■ **Exercise brief**
Only lines containing the string "with" belong in the answer; find them in the records and copy them.

Stored entries:
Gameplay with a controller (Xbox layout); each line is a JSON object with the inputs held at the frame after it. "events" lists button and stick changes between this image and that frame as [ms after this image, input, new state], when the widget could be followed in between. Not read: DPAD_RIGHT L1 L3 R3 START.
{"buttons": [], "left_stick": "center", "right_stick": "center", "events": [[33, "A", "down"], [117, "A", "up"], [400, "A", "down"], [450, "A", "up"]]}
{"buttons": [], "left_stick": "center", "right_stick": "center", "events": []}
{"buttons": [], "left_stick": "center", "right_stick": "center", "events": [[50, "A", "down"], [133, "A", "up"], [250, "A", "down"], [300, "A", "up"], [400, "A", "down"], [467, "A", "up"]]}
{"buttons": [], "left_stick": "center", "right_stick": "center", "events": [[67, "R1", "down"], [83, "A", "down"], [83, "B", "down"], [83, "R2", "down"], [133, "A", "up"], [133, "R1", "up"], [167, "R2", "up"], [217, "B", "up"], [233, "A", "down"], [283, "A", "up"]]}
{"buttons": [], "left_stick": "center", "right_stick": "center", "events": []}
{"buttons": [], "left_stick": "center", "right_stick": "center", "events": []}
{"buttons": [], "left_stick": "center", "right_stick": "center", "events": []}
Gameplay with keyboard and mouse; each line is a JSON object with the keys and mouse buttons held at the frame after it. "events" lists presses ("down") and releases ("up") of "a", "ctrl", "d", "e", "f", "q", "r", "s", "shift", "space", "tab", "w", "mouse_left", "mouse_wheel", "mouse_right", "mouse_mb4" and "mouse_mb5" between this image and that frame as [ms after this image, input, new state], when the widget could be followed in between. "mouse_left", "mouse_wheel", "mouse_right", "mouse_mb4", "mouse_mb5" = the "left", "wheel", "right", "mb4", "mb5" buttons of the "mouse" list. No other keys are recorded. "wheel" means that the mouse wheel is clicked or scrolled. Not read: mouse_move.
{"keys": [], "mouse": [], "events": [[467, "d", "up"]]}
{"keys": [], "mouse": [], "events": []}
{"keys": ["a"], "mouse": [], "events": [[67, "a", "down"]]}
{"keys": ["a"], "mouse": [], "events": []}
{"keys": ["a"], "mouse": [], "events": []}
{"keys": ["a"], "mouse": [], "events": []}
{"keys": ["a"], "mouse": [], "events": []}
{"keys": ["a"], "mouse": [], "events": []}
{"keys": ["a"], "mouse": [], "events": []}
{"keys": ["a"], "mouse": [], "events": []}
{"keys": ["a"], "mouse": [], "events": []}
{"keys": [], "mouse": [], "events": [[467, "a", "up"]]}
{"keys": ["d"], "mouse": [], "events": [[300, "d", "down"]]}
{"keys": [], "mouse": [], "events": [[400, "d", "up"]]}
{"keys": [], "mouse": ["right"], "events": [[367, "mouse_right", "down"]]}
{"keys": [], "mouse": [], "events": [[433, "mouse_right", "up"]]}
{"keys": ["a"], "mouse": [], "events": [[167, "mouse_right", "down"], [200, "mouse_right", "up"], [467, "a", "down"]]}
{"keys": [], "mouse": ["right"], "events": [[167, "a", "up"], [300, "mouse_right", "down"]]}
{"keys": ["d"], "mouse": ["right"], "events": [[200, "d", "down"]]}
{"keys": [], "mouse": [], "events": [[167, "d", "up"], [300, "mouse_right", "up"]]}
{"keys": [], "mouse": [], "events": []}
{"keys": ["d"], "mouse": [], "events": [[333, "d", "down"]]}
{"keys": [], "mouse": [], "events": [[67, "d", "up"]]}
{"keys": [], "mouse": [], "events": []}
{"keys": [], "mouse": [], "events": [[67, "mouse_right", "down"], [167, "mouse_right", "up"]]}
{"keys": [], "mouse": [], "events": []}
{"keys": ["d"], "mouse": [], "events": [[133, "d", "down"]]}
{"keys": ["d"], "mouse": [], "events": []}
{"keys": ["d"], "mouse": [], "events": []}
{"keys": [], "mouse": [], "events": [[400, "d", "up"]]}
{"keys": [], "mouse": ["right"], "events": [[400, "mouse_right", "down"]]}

■ **Task response**
Gameplay with a controller (Xbox layout); each line is a JSON object with the inputs held at the frame after it. "events" lists button and stick changes between this image and that frame as [ms after this image, input, new state], when the widget could be followed in between. Not read: DPAD_RIGHT L1 L3 R3 START.
Gameplay with keyboard and mouse; each line is a JSON object with the keys and mouse buttons held at the frame after it. "events" lists presses ("down") and releases ("up") of "a", "ctrl", "d", "e", "f", "q", "r", "s", "shift", "space", "tab", "w", "mouse_left", "mouse_wheel", "mouse_right", "mouse_mb4" and "mouse_mb5" between this image and that frame as [ms after this image, input, new state], when the widget could be followed in between. "mouse_left", "mouse_wheel", "mouse_right", "mouse_mb4", "mouse_mb5" = the "left", "wheel", "right", "mb4", "mb5" buttons of the "mouse" list. No other keys are recorded. "wheel" means that the mouse wheel is clicked or scrolled. Not read: mouse_move.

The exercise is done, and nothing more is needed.